Data shown
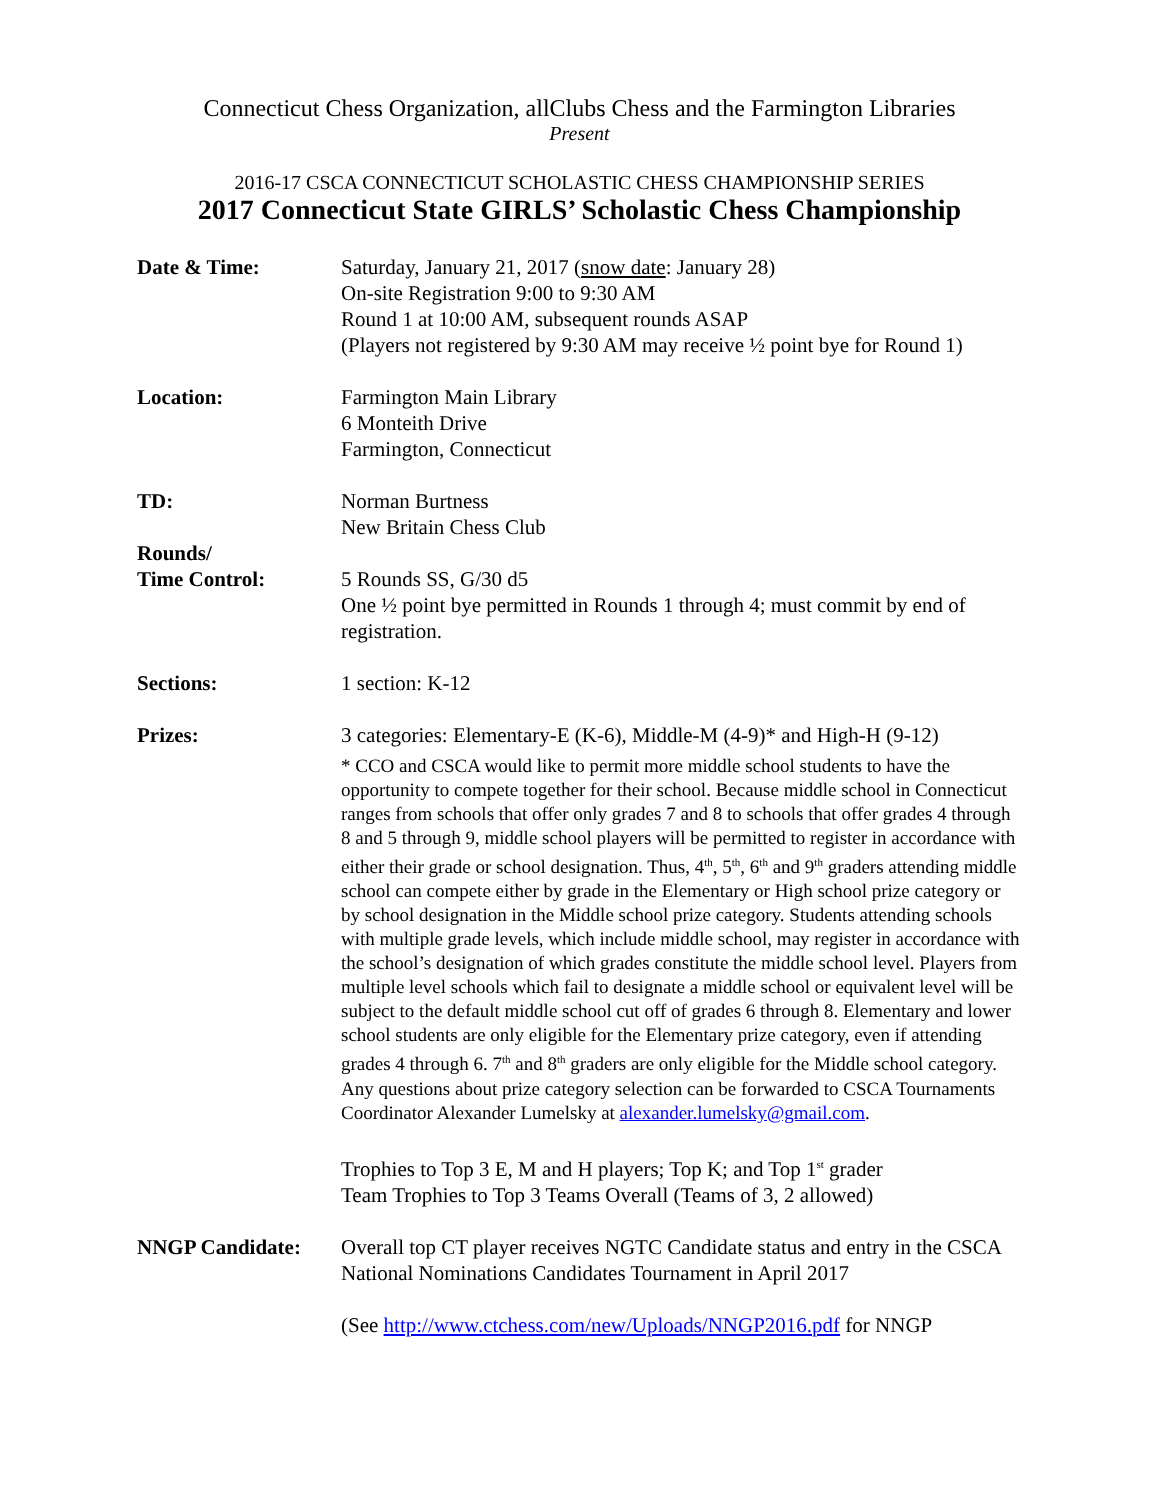Connecticut Chess Organization, allClubs Chess and the Farmington Libraries
Present
2016-17 CSCA CONNECTICUT SCHOLASTIC CHESS CHAMPIONSHIP SERIES
2017 Connecticut State GIRLS’ Scholastic Chess Championship
Date & Time: Saturday, January 21, 2017 (snow date: January 28)
On-site Registration 9:00 to 9:30 AM
Round 1 at 10:00 AM, subsequent rounds ASAP
(Players not registered by 9:30 AM may receive ½ point bye for Round 1)
Location: Farmington Main Library
6 Monteith Drive
Farmington, Connecticut
TD:
Rounds/
Time Control:
Norman Burtness
New Britain Chess Club
5 Rounds SS, G/30 d5
One ½ point bye permitted in Rounds 1 through 4; must commit by end of registration.
Sections: 1 section: K-12
Prizes: 3 categories: Elementary-E (K-6), Middle-M (4-9)* and High-H (9-12)
* CCO and CSCA would like to permit more middle school students to have the opportunity to compete together for their school. Because middle school in Connecticut ranges from schools that offer only grades 7 and 8 to schools that offer grades 4 through 8 and 5 through 9, middle school players will be permitted to register in accordance with either their grade or school designation. Thus, 4<sup>th</sup>, 5<sup>th</sup>, 6<sup>th</sup> and 9<sup>th</sup> graders attending middle school can compete either by grade in the Elementary or High school prize category or by school designation in the Middle school prize category. Students attending schools with multiple grade levels, which include middle school, may register in accordance with the school’s designation of which grades constitute the middle school level. Players from multiple level schools which fail to designate a middle school or equivalent level will be subject to the default middle school cut off of grades 6 through 8. Elementary and lower school students are only eligible for the Elementary prize category, even if attending grades 4 through 6. 7<sup>th</sup> and 8<sup>th</sup> graders are only eligible for the Middle school category. Any questions about prize category selection can be forwarded to CSCA Tournaments Coordinator Alexander Lumelsky at alexander.lumelsky@gmail.com.
Trophies to Top 3 E, M and H players; Top K; and Top 1<sup>st</sup> grader
Team Trophies to Top 3 Teams Overall (Teams of 3, 2 allowed)
NNGP Candidate: Overall top CT player receives NGTC Candidate status and entry in the CSCA National Nominations Candidates Tournament in April 2017
(See http://www.ctchess.com/new/Uploads/NNGP2016.pdf for NNGP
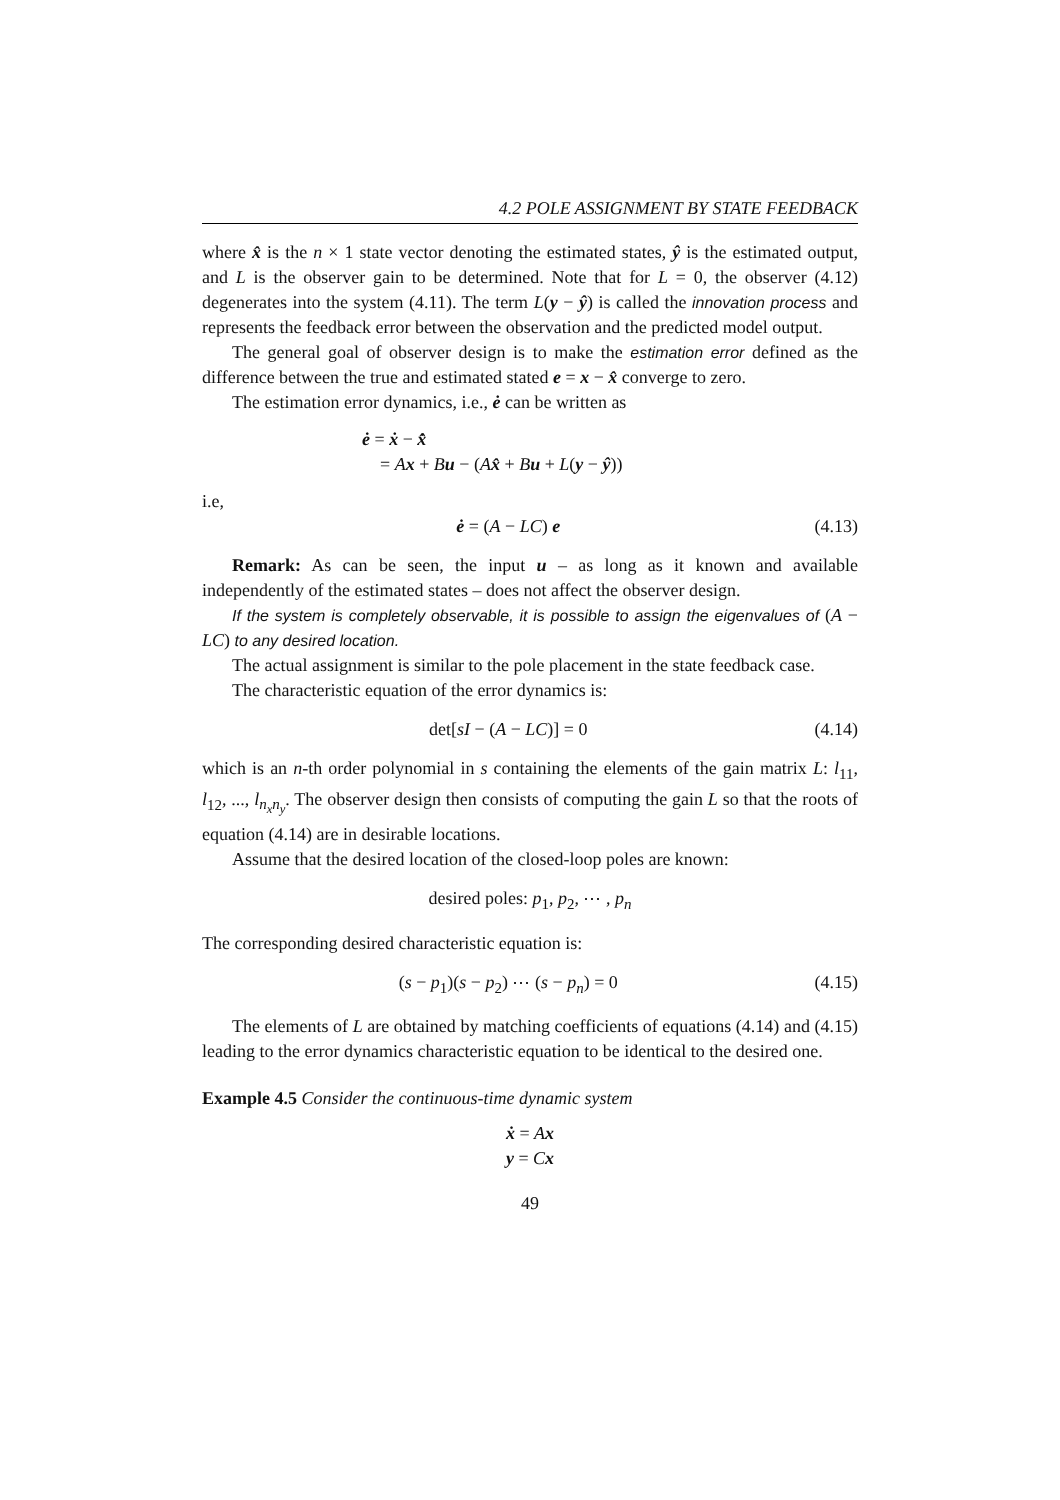4.2 POLE ASSIGNMENT BY STATE FEEDBACK
where x̂ is the n × 1 state vector denoting the estimated states, ŷ is the estimated output, and L is the observer gain to be determined. Note that for L = 0, the observer (4.12) degenerates into the system (4.11). The term L(y − ŷ) is called the innovation process and represents the feedback error between the observation and the predicted model output.
The general goal of observer design is to make the estimation error defined as the difference between the true and estimated stated e = x − x̂ converge to zero.
The estimation error dynamics, i.e., ė can be written as
ė = ẋ − x̂̇
= Ax + Bu − (Ax̂ + Bu + L(y − ŷ))
i.e,
ė = (A − LC) e (4.13)
Remark: As can be seen, the input u – as long as it known and available independently of the estimated states – does not affect the observer design.
If the system is completely observable, it is possible to assign the eigenvalues of (A − LC) to any desired location.
The actual assignment is similar to the pole placement in the state feedback case.
The characteristic equation of the error dynamics is:
det[sI − (A − LC)] = 0 (4.14)
which is an n-th order polynomial in s containing the elements of the gain matrix L: l<sub>11</sub>, l<sub>12</sub>, ..., l<sub>n<sub>x</sub>n<sub>y</sub></sub>. The observer design then consists of computing the gain L so that the roots of equation (4.14) are in desirable locations.
Assume that the desired location of the closed-loop poles are known:
desired poles: p<sub>1</sub>, p<sub>2</sub>, ⋯ , p<sub>n</sub>
The corresponding desired characteristic equation is:
(s − p<sub>1</sub>)(s − p<sub>2</sub>) ⋯ (s − p<sub>n</sub>) = 0 (4.15)
The elements of L are obtained by matching coefficients of equations (4.14) and (4.15) leading to the error dynamics characteristic equation to be identical to the desired one.
Example 4.5 Consider the continuous-time dynamic system
ẋ = Ax
y = Cx
49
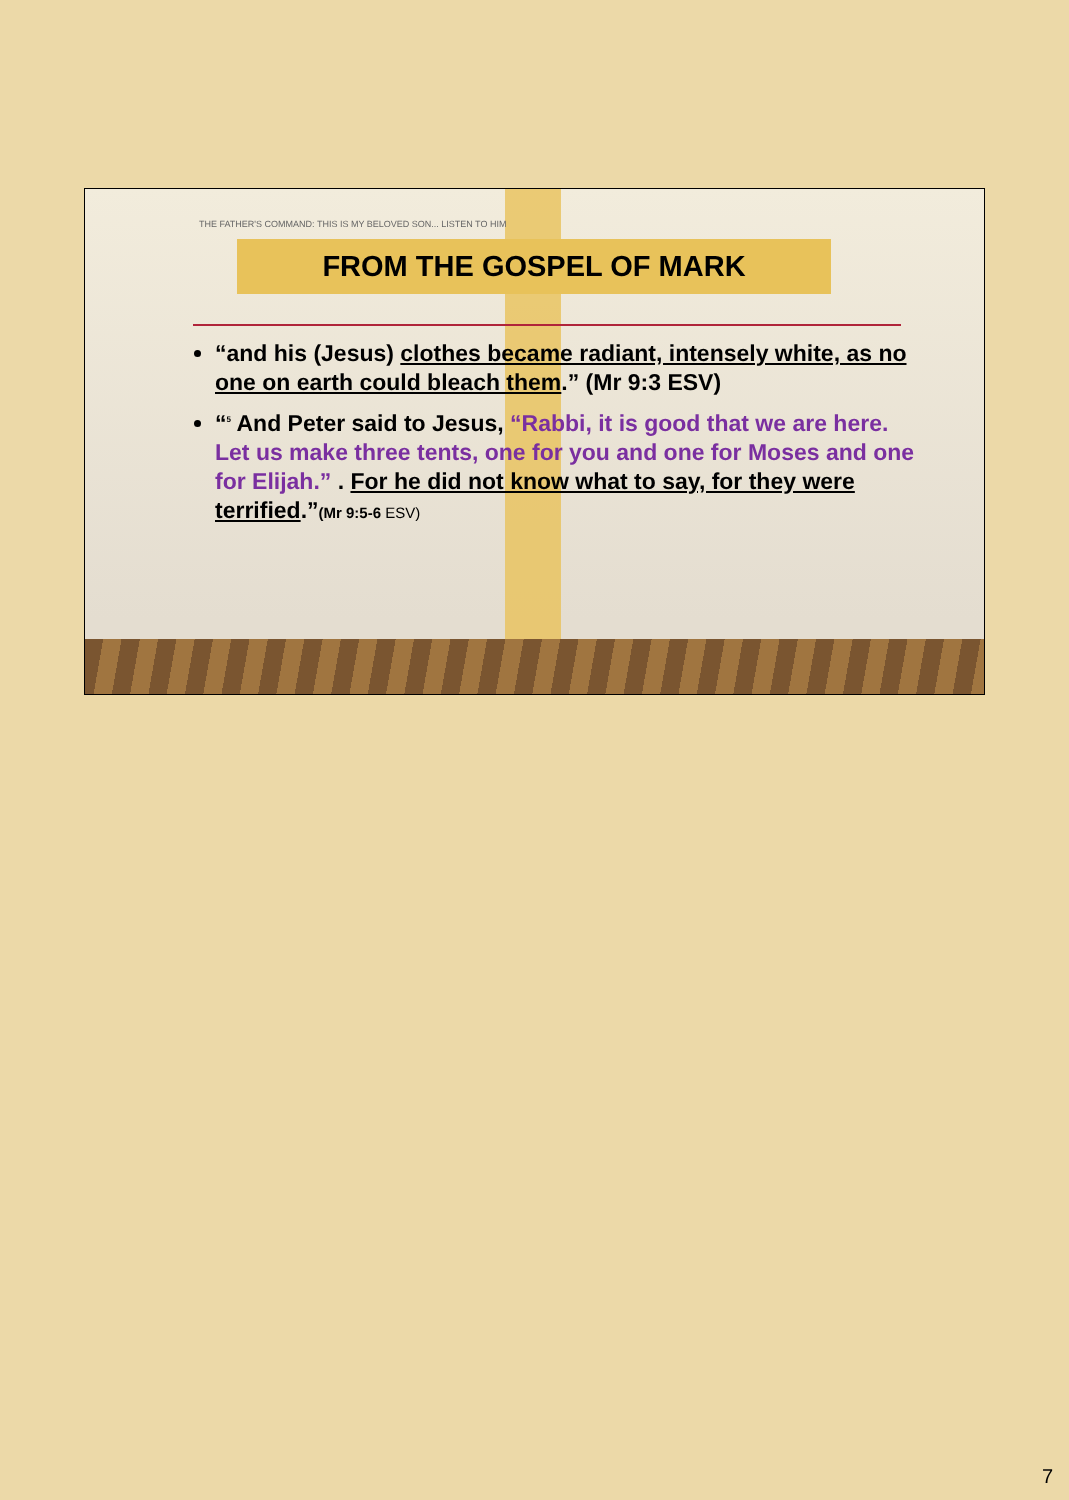THE FATHER'S COMMAND: THIS IS MY BELOVED SON... LISTEN TO HIM
FROM THE GOSPEL OF MARK
“and his (Jesus) clothes became radiant, intensely white, as no one on earth could bleach them.” (Mr 9:3 ESV)
“<sup>5</sup> And Peter said to Jesus, “Rabbi, it is good that we are here. Let us make three tents, one for you and one for Moses and one for Elijah.” . For he did not know what to say, for they were terrified.”(Mr 9:5-6 ESV)
7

Problem requirements
Lines containing the word "Overall" are to be located in the entries and copied.

Reply
Team Trophies to Top 3 Teams Overall (Teams of 3, 2 allowed)
NNGP Candidate: Overall top CT player receives NGTC Candidate status and entry in the CSCA National Nominations Candidates Tournament in April 2017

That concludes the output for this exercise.